* _Kutipan Teks_:
Polisi baru-baru ini memperbarui permohonan mereka untuk informasi dari masyarakat yang dapat membantu memecahkan kasus pembunuhan keluarga yang terjadi di Setagaya, Tokyo, 24 tahun lalu. Minggu lalu, polisi membagikan selebaran di stasiun kereta Seijogakuenmae, seperti yang mereka lakukan setiap tahun, berharap dapat menerima informasi baru. Mereka juga memajang manekin yang mengenakan pakaian mirip dengan yang diduga dikenakan oleh pelaku pembunuhan.
Pada pagi 31 Desember 2000, Mikio Miyazawa (44 tahun), istrinya Yasuko (41 tahun), putrinya Niina (8 tahun), dan putranya Rei (6 tahun) ditemukan tewas di rumah mereka. Rei ditemukan dicekik, sementara tiga lainnya ditikam hingga tewas. Sidik jari dan bukti lainnya di tempat kejadian menunjukkan bahwa pelaku menggunakan komputer dan makan es krim setelah serangan pada 30 Desember, menghabiskan beberapa jam di dalam rumah sebelum meninggalkan lokasi itu keesokan harinya, sebelum fajar. Banyak petugas yang terlibat dalam penyelidikan awal telah pensiun, namun beberapa dari mereka masih menghadiri upacara peringatan setiap tahun.

* _Informasi yang Ditampilkan_:
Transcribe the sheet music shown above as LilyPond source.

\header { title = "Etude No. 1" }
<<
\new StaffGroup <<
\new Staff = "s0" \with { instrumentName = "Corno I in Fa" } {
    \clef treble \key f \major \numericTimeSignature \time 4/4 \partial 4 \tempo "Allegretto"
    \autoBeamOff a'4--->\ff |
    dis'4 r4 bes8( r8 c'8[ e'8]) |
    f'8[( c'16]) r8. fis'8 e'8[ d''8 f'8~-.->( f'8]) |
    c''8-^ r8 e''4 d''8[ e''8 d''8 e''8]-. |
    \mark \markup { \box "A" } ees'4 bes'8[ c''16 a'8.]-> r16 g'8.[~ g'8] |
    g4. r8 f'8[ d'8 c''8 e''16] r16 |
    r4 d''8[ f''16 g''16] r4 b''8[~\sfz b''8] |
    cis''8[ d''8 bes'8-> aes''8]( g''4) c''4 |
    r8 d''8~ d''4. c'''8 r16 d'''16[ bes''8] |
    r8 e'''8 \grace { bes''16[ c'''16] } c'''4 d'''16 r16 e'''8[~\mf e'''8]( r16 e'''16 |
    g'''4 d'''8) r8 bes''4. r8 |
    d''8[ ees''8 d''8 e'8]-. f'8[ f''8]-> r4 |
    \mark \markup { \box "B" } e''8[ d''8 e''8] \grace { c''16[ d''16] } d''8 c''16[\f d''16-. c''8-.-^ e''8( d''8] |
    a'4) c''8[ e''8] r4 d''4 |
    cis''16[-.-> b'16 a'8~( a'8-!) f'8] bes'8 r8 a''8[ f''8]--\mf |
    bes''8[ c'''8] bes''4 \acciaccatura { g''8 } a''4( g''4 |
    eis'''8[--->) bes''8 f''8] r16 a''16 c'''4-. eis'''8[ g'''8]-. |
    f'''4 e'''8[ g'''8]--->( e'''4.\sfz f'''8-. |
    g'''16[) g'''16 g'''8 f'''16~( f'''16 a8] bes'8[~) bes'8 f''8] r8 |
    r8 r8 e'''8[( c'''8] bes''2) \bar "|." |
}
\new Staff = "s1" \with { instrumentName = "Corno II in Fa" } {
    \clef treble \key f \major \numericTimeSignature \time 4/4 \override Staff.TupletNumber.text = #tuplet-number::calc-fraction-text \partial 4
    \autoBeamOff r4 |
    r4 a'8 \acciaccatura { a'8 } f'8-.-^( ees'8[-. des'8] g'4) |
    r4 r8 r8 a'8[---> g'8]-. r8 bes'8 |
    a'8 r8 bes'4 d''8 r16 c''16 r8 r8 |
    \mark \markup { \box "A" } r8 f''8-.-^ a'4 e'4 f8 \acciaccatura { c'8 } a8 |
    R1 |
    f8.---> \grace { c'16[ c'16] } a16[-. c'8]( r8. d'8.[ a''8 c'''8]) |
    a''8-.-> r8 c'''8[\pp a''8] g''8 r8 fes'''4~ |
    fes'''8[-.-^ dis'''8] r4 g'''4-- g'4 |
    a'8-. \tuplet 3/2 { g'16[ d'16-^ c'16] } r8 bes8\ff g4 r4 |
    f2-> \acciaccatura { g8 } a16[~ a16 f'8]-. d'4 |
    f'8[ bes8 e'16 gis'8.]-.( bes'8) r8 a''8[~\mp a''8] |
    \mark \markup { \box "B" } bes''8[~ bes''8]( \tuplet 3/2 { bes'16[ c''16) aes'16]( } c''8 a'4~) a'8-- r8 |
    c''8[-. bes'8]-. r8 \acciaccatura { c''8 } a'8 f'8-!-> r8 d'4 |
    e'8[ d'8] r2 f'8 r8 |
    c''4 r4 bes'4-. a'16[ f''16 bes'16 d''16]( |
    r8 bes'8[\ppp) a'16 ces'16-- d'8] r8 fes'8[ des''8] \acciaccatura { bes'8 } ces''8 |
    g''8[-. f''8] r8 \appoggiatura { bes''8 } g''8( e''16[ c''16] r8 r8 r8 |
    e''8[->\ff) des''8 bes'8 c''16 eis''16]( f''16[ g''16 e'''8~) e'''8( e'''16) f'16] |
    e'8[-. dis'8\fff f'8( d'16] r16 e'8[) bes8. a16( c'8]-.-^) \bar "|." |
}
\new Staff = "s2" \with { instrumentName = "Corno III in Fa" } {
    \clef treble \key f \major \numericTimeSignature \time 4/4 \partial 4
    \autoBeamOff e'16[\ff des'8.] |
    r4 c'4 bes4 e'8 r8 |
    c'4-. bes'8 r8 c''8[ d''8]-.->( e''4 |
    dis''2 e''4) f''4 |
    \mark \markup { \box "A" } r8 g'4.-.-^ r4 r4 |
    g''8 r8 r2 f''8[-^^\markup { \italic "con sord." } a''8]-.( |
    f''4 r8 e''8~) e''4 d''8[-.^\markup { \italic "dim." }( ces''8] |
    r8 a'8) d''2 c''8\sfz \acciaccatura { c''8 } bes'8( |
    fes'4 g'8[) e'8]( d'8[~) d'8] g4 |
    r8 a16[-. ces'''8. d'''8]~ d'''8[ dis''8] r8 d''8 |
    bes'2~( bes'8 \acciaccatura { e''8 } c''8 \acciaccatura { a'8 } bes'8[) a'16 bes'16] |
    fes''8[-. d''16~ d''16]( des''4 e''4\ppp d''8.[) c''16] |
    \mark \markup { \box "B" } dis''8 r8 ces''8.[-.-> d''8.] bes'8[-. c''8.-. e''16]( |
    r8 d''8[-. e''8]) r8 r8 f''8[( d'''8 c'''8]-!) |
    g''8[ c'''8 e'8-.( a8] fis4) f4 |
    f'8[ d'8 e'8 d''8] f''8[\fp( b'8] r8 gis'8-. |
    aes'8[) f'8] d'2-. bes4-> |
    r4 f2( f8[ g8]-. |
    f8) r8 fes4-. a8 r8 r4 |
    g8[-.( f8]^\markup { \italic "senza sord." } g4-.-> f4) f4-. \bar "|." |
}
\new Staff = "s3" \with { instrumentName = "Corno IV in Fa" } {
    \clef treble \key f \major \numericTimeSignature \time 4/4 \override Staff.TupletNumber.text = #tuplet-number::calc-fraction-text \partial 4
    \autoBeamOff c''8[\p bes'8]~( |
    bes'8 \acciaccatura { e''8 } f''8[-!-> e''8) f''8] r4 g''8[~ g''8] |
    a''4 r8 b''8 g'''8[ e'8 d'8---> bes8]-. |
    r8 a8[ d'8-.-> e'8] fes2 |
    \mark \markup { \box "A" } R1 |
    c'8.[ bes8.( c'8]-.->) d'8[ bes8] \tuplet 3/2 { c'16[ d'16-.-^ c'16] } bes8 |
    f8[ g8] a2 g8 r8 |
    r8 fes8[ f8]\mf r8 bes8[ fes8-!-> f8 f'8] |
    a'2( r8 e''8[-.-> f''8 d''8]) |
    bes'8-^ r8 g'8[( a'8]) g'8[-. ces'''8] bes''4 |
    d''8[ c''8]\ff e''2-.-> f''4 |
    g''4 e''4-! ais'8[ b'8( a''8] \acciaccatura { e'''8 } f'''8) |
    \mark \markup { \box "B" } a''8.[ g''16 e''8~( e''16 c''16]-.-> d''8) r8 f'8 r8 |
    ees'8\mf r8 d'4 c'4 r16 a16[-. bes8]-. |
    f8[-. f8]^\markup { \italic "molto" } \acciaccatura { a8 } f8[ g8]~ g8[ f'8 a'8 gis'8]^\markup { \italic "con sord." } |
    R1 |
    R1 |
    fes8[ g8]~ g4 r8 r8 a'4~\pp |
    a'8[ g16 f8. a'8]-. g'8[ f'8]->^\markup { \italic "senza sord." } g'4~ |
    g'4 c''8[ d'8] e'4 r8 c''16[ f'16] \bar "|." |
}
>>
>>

* _Tugas Anda_: Teruskan teks tentang kasus pembunuhan keluarga Miyazawa di Setagaya mulai setelah kalimat terakhirnya.

* _Jawaban Tugas Ini_:
Sejauh ini, sekitar 280.000 petugas telah terlibat dalam kasus ini, dan polisi telah menerima lebih dari 16.000 informasi dari masyarakat, namun pelakunya masih belum ditemukan. Hadiah sebesar 20 juta yen ditawarkan untuk informasi yang mengarah pada penangkapan pelaku.
Seorang juru bicara kepolisian menegaskan bahwa departemen tidak akan menyerah sampai kasus ini terpecahkan.

Meski telah dilakukan penyelidikan mendalam, fokus pada pakaian, aksesoris, senjata, dan bukti tidak langsung lainnya, polisi belum berhasil mengidentifikasi satu pun tersangka. Salah satu bukti yang ditemukan adalah pakaian dan pisau yang tertinggal di tempat kejadian, yang diyakini dibeli di Prefektur Kanagawa. Selain itu, ditemukan juga tiga jenis pewarna fluoresensi bubuk pada sepatu kets dan tas yang tertinggal. Di saku sweter yang ditemukan, ditemukan kotoran burung serta jejak dari pohon zelkova Jepang dan daun willow.
Polisi mengetahui bahwa 130 sweter serupa telah dijual di Tokyo, tetapi mereka hanya berhasil melacak pemilik 12 di antaranya.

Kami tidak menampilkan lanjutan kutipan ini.